Retype everything in the listing below, from the line containing "order: Hymenoptera" down to the line containing "family: Tortricidae", with both of those lines included and every character unchanged.

:::

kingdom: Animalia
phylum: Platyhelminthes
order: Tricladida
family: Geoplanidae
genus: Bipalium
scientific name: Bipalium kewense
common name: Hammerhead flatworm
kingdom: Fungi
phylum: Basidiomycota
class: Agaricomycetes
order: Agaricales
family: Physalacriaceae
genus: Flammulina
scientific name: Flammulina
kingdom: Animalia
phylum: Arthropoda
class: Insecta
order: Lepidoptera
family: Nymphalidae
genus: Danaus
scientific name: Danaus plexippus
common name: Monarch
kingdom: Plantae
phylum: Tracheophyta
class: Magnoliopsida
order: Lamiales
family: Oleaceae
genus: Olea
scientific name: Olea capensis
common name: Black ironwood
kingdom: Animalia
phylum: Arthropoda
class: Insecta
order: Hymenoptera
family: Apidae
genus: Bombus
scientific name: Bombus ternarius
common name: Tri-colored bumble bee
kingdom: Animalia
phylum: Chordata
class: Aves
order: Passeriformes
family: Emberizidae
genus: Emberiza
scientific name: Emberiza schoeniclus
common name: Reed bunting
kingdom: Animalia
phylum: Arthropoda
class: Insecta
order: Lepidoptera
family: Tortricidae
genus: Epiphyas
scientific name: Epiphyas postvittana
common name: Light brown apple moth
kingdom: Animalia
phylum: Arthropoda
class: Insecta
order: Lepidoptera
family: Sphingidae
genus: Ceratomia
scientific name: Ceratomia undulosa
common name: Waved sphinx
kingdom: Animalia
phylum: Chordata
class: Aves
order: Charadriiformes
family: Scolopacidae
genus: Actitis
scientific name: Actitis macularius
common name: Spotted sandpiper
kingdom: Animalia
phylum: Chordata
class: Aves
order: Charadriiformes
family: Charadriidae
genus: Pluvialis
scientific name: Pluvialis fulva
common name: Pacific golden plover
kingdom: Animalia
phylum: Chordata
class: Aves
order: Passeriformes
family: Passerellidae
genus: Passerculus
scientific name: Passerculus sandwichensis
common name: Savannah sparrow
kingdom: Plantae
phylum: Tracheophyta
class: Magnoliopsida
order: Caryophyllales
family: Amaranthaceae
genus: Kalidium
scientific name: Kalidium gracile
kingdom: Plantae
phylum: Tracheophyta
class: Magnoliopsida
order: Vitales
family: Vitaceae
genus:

:::

*Written response*:
order: Hymenoptera
family: Apidae
genus: Bombus
scientific name: Bombus ternarius
common name: Tri-colored bumble bee
kingdom: Animalia
phylum: Chordata
class: Aves
order: Passeriformes
family: Emberizidae
genus: Emberiza
scientific name: Emberiza schoeniclus
common name: Reed bunting
kingdom: Animalia
phylum: Arthropoda
class: Insecta
order: Lepidoptera
family: Tortricidae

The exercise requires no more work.